In addition to the music, there’s a Guy Noir skit about a newlywed who comes to Hawaii for his honeymoon and never returns to Minnesota, a reference to cows wearing grass skirts called moo moos and an amusing piece about scandalized preachers who try to abolish hula.

At the end of the two hours, Keillor, along with cast, crew, band and the warmly received guest artists, earn a standing ovation for their efforts.

Pure genius, indeed.

Sidebar: Listeners to get second dose of Hawaii

For the first time since “A Prairie Home Companion” visited Hawaii in 2002, Honolulu residents were treated to a double dose of the iconic radio variety show yesterday at Blaisdell Concert Hall, after American Public Media and Garrison Keillor decided to create two entirely different programs for broadcast. Tickets for both disappeared quickly.

The first show at 1 p.m. was broadcast live on National Public Radio. The second was recorded and will air in early January “when people really need it,” says Keillor, no doubt conjuring images of Midwesterners listening to 16-year-old Danny Carvalho’s lyrical slack-key guitar music as they contemplate shoveling their walkways free of snow.

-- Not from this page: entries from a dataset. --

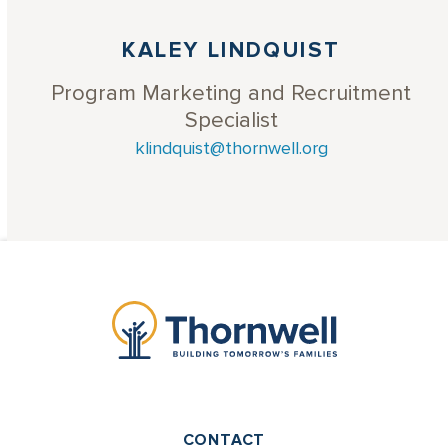
KALEY LINDQUIST
Program Marketing and Recruitment
Specialist
klindquist@thornwell.org
CONTACT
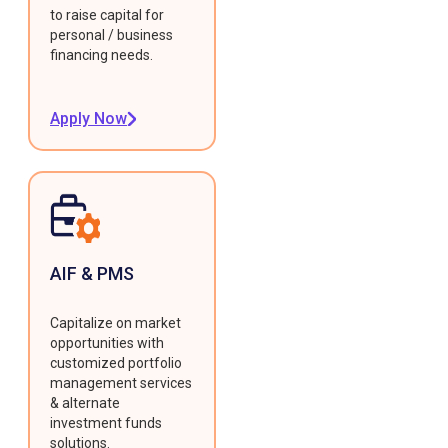
to raise capital for
personal / business
financing needs.
Apply Now
AIF & PMS
Capitalize on market
opportunities with
customized portfolio
management services
& alternate
investment funds
solutions.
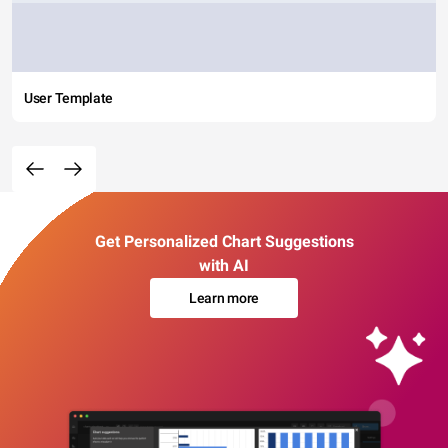
User Template
Get Personalized Chart Suggestions
with AI
Learn more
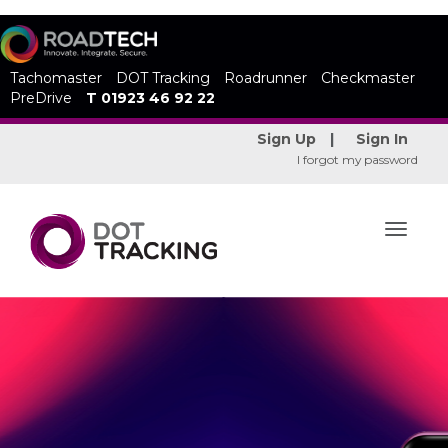
Tachomaster
DOT Tracking
Roadrunner
Checkmaster
PreDrive
T 01923 46 92 22
Sign Up
|
Sign In
I forgot my password
Toggle
navigat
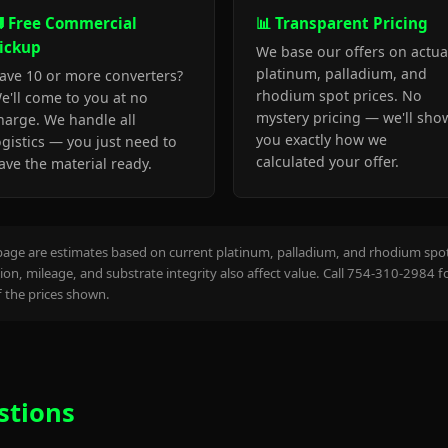
 Free Commercial
📊 Transparent Pricing
ickup
We base our offers on actua
platinum, palladium, and
ave 10 or more converters?
rhodium spot prices. No
e'll come to you at no
mystery pricing — we'll sho
harge. We handle all
you exactly how we
ogistics — you just need to
calculated your offer.
ave the material ready.
page are estimates based on current platinum, palladium, and rhodium spot 
on, mileage, and substrate integrity also affect value. Call 754-310-2984 f
the prices shown.
stions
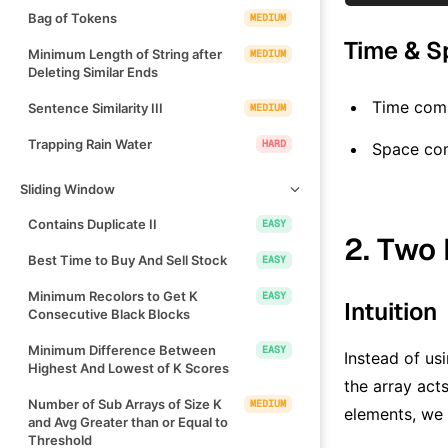
Bag of Tokens
MEDIUM
Time & S
Minimum Length of String after
MEDIUM
Deleting Similar Ends
Time comp
Sentence Similarity III
MEDIUM
Trapping Rain Water
HARD
Space co
Sliding Window
Contains Duplicate II
EASY
2. Two 
Best Time to Buy And Sell Stock
EASY
Minimum Recolors to Get K
EASY
Intuition
Consecutive Black Blocks
Minimum Difference Between
EASY
Instead of us
Highest And Lowest of K Scores
the array act
Number of Sub Arrays of Size K
MEDIUM
elements, we 
and Avg Greater than or Equal to
Threshold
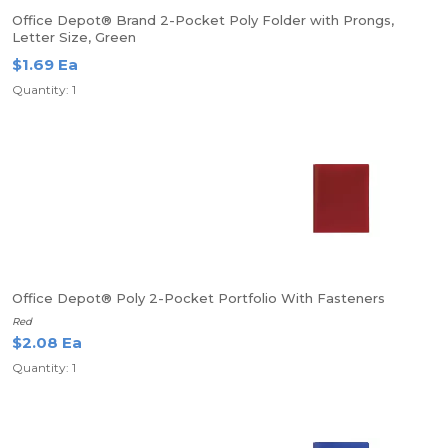
Office Depot® Brand 2-Pocket Poly Folder with Prongs,
Letter Size, Green
$1.69 Ea
Quantity: 1
Office Depot® Poly 2-Pocket Portfolio With Fasteners
Red
$2.08 Ea
Quantity: 1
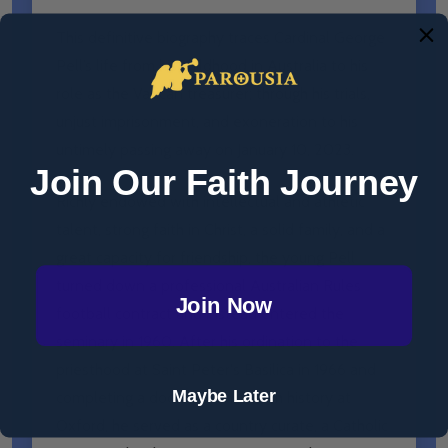
This definitive biography traces Cardinal George
Pell’s life from his childhood in Australia to his
role as the Vatican treasurer; through his trials,
unjust imprisonment, and exoneration to his
untimely passing away on January 10, 2023.
Join Our Faith Journey
Richly endowed with intellectual and athletic
talent, strong faith in Christ, a solid family, and a
great capacity for friendship, the young Pell
turned down a professional Australian Rules
Join Now
football contract and instead entered the
seminary in 1960. After his ordination to the
priesthood at Saint Peter's Basilica in 1966 and
Maybe Later
completing a doctorate in Church history at
Oxford, he served as a country curate, a Catholic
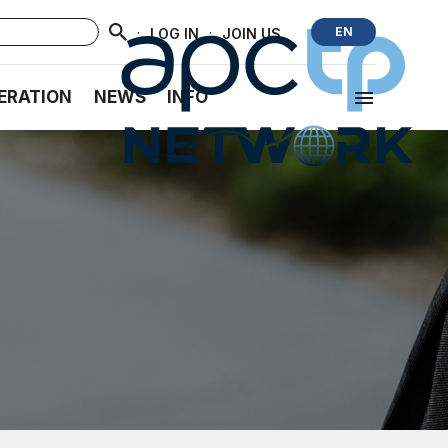
·
·
EN
LOG IN
JOIN US
ERATION
NEWS
INFO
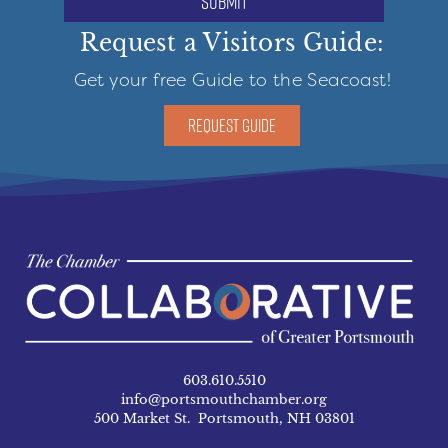
submit
Request a Visitors Guide:
Get your free Guide to the Seacoast!
REQUEST GUIDE
603.610.5510
info@portsmouthchamber.org
500 Market St. Portsmouth, NH 03801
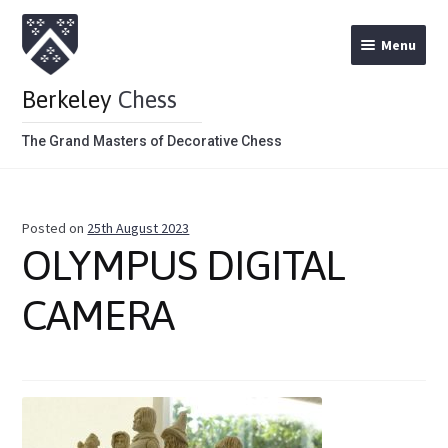
Menu
Berkeley
Chess
The Grand Masters of Decorative Chess
Home
Posted on
25th August 2023
Theme Chess Product Categories
OLYMPUS DIGITAL
Stained Brown
CAMERA
Stained Red
Metal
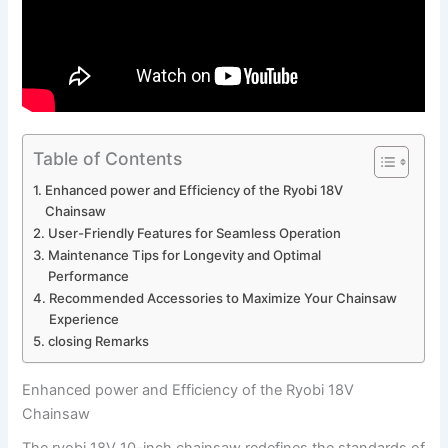
Table of Contents
Enhanced power and Efficiency of the Ryobi 18V
Chainsaw
User-Friendly Features for Seamless Operation
Maintenance Tips for Longevity and Optimal
Performance
Recommended Accessories to Maximize Your Chainsaw
Experience
closing Remarks
Enhanced power and Efficiency of the Ryobi 18V
Chainsaw
The ryobi 18V 10-inch chainsaw redefines the standards of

But this also meant that Keillor had to write two two-hour radio programs, with different skits, commercials, songs and fresh 20-minute monologues, leaving no time for the beach before he heads back to St. Paul, Minn., today.

Of 32 live shows a year, half are performed on the road. The other 16 are done in St. Paul, Minneapolis or New York.

Featured Hawaii musicians included Carlos Andrade, Pat Cockett, Fred Lunt, Pancho Graham, Danny Carvalho, Owana Salazar, Luana McKenney, Mihana Souza and Aima McManus.